At Demand Side, we are exponents of the income multiplier. We take additional lessons. 1980 also marks a bend in the slope of real GDP growth. To us, the increase in inequality and the decline in economic growth are connected. The middle and lower classes exchange goods and services far more fluidly than the upper classes. As income becomes concentrated at the top, the internal vitality of the economy wanes. Similarly, the attempt by the middle class to maintain its standard of living by borrowing affected the multiplier by draining it to make debt service payments.

To be clear, as we've discussed before, the multiplier in a perfectly homogeneous economy without debt would be the inverse of the savings rate. That is, as butcher and baker and farmer and teacher and so on pay each other, each retains some for savings, which is the only portion not passed on for the next good or service. This savings, if even ten percent of income, would restrict the multiplier to only a factor of ten. If savings were five percent, the multiplier would be twenty.
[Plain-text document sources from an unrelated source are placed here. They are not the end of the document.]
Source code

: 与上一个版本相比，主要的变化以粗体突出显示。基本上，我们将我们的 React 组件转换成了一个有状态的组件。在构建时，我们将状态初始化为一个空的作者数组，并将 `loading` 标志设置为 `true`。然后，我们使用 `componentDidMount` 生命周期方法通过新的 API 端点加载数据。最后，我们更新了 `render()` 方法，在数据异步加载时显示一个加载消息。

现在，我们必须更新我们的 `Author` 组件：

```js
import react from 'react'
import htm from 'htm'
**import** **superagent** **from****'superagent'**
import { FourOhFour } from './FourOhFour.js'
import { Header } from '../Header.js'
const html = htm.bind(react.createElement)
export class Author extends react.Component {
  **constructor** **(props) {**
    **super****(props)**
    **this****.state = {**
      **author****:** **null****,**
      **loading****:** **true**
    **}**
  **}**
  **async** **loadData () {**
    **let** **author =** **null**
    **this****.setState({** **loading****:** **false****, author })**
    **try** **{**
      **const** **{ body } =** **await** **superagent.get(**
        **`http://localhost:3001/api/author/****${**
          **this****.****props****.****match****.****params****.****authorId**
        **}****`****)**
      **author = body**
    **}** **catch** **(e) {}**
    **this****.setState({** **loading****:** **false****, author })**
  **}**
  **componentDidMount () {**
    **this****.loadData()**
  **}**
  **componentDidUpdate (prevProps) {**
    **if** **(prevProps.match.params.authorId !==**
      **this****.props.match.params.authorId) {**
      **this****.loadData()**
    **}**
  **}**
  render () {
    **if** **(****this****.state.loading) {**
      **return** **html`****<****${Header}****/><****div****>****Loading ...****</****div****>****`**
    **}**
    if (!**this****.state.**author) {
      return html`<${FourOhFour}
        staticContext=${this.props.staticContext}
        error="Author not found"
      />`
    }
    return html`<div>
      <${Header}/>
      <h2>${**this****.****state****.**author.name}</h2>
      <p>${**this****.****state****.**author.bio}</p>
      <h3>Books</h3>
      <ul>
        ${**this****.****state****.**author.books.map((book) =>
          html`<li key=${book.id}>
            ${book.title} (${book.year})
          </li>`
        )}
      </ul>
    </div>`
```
But we know from the many attempts to determine the multiplier empirically, that it is only around two.

It is odd that more interest has not been expressed for the reason for this discrepancy. After all, the ten and twenty are algebraically mandated. The only possible reductions are for people saving more than the norm. Well, not so. Debt, of course, is a payment for a good already received. In this way it counts as savings, income minus spending. As Michael Hudson pointed out on a relay not too long ago, most of the real saving is done by the top ten percent. The savings in the lower nine deciles is the paying back of debt, the negation of a negative, hardly a cause for celebration.

The multiplier in principle applies only to exogenously introduced stimulus or spending, that is, to investment or government spending. In practice, there are no exogenous sources. But the practice of the multiplier reveals the effects not only of debt and savings rates, but of consumer confidence, different types of spending and investment, and as today, the dynamics of inequality.

A really bad idea was floated by David Rosenberg in a part of the interview with Keen we did not reproduce. That was extending the Bush tax cuts. Not only do tax cuts in general in depression have a very low multiplier, since the marginal income will be saved or used to pay down debt, but the Bush version was canted to the upper quintile, which as we've seen is a sump for economic activity. Better to hire people.

Jobs distribute spending not only to the hired, but to the 95 percent of the activity they engage in which is not saving. Tax cuts, again, will be devoted inordinately to saving.